任务 -
1. 在这段 FastMCP 工具函数代码里,用来加载页面时间信息的缓存文件路径是什么?
2. 请把这段 FastMCP 工具函数代码中以"获取路径中所有页面的内容"开头的说明文字改写成简短的条目列表,保留其中的主要信息。

正文部分 -
"""
FastMCP 工具函数
包含MCP服务器的辅助函数,保持主服务器文件简洁
"""
from typing import List, Dict, Any
from loguru import logger
from utils.page_content_fetcher import get_page_content_for_intent_search
def get_bearer_token(ctx):
"""
从FastMCP上下文中获取Bearer token
"""
request = ctx.get_http_request()
headers = request.headers
# Check if 'Authorization' header is present
authorization_header = headers.get('Authorization')
if authorization_header:
# Split the header into 'Bearer <token>'
parts = authorization_header.split()
if len(parts) == 2 and parts[0] == 'Bearer':
return parts[1]
else:
raise ValueError("Invalid Authorization header format")
else:
raise ValueError("Authorization header missing")
async def get_path_contents_async(notion_client, path_titles: List[str], path_ids: List[str],
include_files: bool = True, max_content_length: int = 8000,
max_file_content_length: int = 8000) -> List[Dict[str, Any]]:
"""
获取路径中所有页面的内容,支持文档提取和长度控制,从缓存中获取时间信息
Args:
notion_client: Notion客户端实例
path_titles: 页面标题列表
path_ids: 页面ID列表
include_files: 是否提取文档内容
max_content_length: 单个页面内容最大长度
max_file_content_length: 单个文档内容最大长度
Returns:
包含页面内容的字典列表
"""
if not notion_client:
from core.notion_client import NotionClient
notion_client = NotionClient()
# 从缓存中加载页面时间信息
cache_pages = {}
try:
import json
from pathlib import Path
cache_file = Path("llm_cache/chimera_cache.json")
if cache_file.exists():
with open(cache_file, 'r', encoding='utf-8') as f:
cache_data = json.load(f)
cache_pages = cache_data.get("pages", {})
except Exception as e:
logger.warning(f"无法加载缓存文件获取时间信息: {e}")
# 临时设置文件提取器的长度限制
from core.file_extractor import file_extractor
original_max_length = file_extractor.max_content_length
if max_file_content_length > 0:
file_extractor.max_content_length = max_file_content_length
# 🚀 并发处理所有页面内容获取
import asyncio
async def fetch_single_page(i: int, title: str, page_id: str) -> Dict[str, Any]:
"""获取单个页面内容的异步函数"""
try:
# 从缓存中获取时间信息(作为备用)
page_cache = cache_pages.get(page_id, {})
# 使用统一的页面内容获取器
if include_files:
content, latest_timestamp, metadata = await get_page_content_for_intent_search(
page_id=page_id,
is_core_page=True, # FastMCP通常用于核心页面
max_length=max_content_length
)
else:
# 不包含文件时,使用最小配置
from utils.page_content_fetcher import PageContentFetcher
fetcher = PageContentFetcher()

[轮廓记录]
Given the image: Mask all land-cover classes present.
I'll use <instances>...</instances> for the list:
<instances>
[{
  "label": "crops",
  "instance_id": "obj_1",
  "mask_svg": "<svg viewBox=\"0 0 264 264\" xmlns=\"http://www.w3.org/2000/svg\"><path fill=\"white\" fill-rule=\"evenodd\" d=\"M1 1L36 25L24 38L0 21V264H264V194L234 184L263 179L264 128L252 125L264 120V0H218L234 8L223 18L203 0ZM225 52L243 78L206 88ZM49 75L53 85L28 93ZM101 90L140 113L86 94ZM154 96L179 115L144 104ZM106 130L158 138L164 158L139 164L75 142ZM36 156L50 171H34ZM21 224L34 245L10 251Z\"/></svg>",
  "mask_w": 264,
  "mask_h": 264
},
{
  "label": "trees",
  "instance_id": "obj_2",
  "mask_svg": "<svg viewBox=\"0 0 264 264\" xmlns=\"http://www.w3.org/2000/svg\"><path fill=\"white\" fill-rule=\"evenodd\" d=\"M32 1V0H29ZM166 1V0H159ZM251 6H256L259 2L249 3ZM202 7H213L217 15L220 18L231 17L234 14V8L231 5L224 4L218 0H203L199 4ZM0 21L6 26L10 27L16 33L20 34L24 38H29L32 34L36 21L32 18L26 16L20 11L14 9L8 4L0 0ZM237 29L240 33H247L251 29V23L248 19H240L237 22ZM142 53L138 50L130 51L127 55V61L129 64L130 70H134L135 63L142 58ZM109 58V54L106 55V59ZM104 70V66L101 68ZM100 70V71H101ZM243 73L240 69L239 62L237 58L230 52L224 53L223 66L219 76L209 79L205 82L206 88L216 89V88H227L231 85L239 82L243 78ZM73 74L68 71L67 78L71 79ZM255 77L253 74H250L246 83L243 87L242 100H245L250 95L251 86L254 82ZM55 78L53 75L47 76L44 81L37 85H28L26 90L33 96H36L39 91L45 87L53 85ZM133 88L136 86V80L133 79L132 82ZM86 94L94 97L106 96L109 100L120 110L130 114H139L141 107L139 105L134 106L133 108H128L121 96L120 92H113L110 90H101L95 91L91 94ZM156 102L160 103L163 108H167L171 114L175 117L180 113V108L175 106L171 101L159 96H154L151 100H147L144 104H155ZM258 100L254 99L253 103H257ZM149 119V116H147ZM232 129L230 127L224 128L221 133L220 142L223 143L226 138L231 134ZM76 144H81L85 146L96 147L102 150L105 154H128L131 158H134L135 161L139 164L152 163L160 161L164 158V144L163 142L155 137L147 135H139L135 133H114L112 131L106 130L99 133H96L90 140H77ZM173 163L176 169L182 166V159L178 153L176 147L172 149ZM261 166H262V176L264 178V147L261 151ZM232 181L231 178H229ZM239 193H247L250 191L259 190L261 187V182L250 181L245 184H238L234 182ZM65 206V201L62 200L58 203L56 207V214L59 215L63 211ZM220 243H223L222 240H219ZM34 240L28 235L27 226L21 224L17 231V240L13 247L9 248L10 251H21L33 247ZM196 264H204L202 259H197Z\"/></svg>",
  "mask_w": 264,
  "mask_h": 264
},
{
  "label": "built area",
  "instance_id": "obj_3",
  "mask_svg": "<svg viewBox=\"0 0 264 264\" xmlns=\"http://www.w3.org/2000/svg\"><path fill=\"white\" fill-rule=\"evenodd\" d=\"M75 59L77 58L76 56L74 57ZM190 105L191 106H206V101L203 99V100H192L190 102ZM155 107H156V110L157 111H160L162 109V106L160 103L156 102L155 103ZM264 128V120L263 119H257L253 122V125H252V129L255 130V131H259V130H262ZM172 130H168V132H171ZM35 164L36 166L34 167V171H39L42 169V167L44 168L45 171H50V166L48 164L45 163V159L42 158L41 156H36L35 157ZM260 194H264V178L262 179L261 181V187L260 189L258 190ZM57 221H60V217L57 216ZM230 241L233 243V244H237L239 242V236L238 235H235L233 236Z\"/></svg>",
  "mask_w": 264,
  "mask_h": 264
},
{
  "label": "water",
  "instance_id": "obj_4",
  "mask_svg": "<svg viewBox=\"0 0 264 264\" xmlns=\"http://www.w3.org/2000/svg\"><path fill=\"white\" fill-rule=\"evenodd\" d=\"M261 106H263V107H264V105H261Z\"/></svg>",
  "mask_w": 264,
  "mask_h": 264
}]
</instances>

各题答案 -
1. llm_cache/chimera_cache.json

2.
- 功能:获取路径中所有页面的内容,支持文档提取和长度控制,时间信息从缓存中获取
- 参数:
  - notion_client:Notion 客户端实例
  - path_titles:页面标题列表
  - path_ids:页面 ID 列表
  - include_files:是否提取文档内容
  - max_content_length:单个页面内容的最大长度
  - max_file_content_length:单个文档内容的最大长度
- 返回:包含页面内容的字典列表